A Glazier
[translated poetry]
He was the same as other people
who know nothing about the white gray glass:
about the flat drop of sameness
in a frame
of white-lacquered window
like a gray block of longing
lying in a day rectangle of colored dough of encounters.
He has installed the window panes
in a gray house with white window frames,
in a white house with gray shops.
The first window pane. Second. Tenth.
The panes are flat and still, like rectangles.
The panes are colorful tears:
The glass is the color of watery joy.
Glass has a rhythmical smile
like a person after seven years of waiting.
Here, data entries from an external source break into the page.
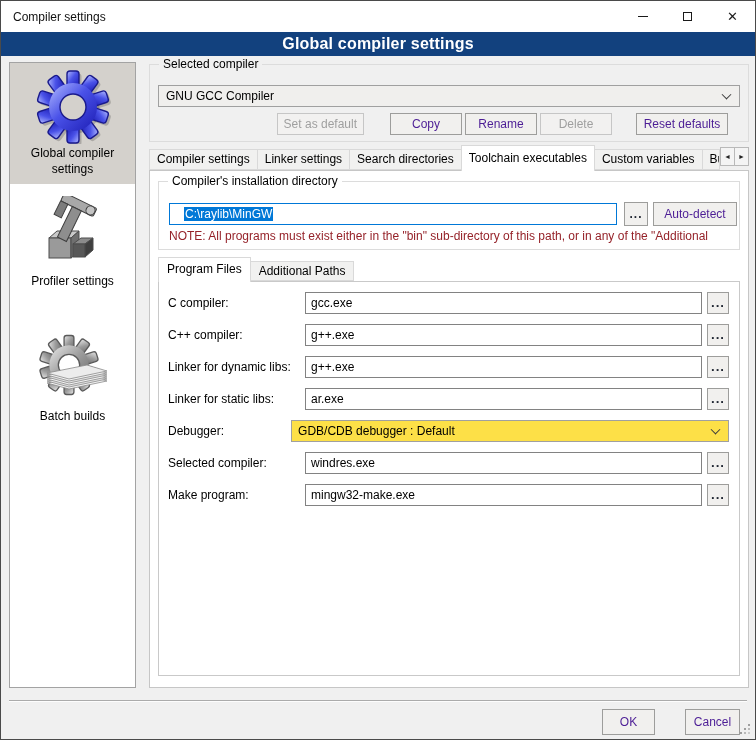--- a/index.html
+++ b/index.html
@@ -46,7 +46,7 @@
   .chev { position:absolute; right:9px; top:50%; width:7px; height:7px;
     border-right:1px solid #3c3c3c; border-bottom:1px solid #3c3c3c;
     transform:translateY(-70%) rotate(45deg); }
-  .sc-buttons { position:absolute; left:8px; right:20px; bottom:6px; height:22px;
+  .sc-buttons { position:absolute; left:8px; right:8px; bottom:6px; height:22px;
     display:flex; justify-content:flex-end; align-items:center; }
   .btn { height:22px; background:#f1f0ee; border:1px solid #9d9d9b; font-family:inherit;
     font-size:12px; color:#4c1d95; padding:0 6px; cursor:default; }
Now his face is a transparent glass pane
which takes into itself
streets. Houses. Circulating bodies.
And a flat drop of sameness,
which smiles measured with watery joy:
everything should always be as is.
דער גלעזער
ער איז געװען גלײך צו אַנדערע מענטשן
װאָס װײסן גאָרנישט װעגן גראָ־װײסן גלאָז׃
װעגן דעם פֿלאַכן טראָפּן גלײכקײט,
װאָס ליגט אין אַ רעם
פֿון װײס לאַקירטע פֿענצטער
װי אין אַ טאָג־רעכטעק פֿון לאַקירטן טײג פֿון באַגעגנישן
ליגט דער גראָער בלעק פֿון דער בענקשאַפֿט.
ער האָט אַרײנגעשטעלט שױבן׃
אין אַ גראָען הױז מיט װײסע פֿענצטער־רעמען,
אין אַ װײסן הױז מיט גראָע לאָדענס.
ערשטע שױב. צװײטע. צענטע.
די שױבן זענען פֿלאַך און שטיל, װי רעכטעקן.
די שױבן זענען טרערן־קאָלירטע׃
ס’איז דער קאָליר פֿון װאַסעריקער פֿרײד.
גלאָז שמײכלט ריטמיש
װי אַ מענטש נאָך זיבן יאָר װאַרטן.
איצט איז זײַן פּנים אַ דורכזיכטיקע גלאָז־שױב
װאָס נעמט אױף אין זיך
גאַסן. הײזער. קרײזנדיקע גופֿים.
און אַ פֿלאַכער טראָפּן גלײכקײט,
װאָס שמײכלט אָפּגעמאָסטן מיט װאַסעריקער פֿרײד׃
ס’זאָל תּמיד אַלץ זײן װי ס’איז גראָד.
Translator’s Note:
Debora Vogel’s language could be best described in terms of its plasticity. We may think of plastic as stiff but it’s also a pliable material. It is the material that best exhibits the fact that form is constantly being transformed. The poem “Glazier” from Day Figures poetry collection (1930) is an example of an author’s stylistic play with linguistic malleability and rigidity. The poem is executed in the aesthetic of Constructivism; it is “constructed” as an artwork from the material of words mirroring the preoccupation with materiality of existence in this avant-garde artistic movement. Glass as material fascinated artists, designers, and architects because of its qualities of transparency and opacity, and the possibilities it presented for modern urbanism. Vogel utilizes glass as a “plastic” material, it is both “watery” and angular, voluminous and flat, clear and opaque. Her vocabulary is minimalist, the color palette is sparse (with white and gray colors predominating), yet repetition and lack of color engenders rhythm and colorfulness. The mood oscillates between stasis and dynamism, sameness and difference. The world of circulating bodies and encounters is fitted into a rectangular frame of a window-pane. There is a certain sense of wonder which arises out of monotony and everydayness in this synesthetic creation. These are the elements that my translation strives to reflect, or perhaps, it would be fitting to say, to mirror.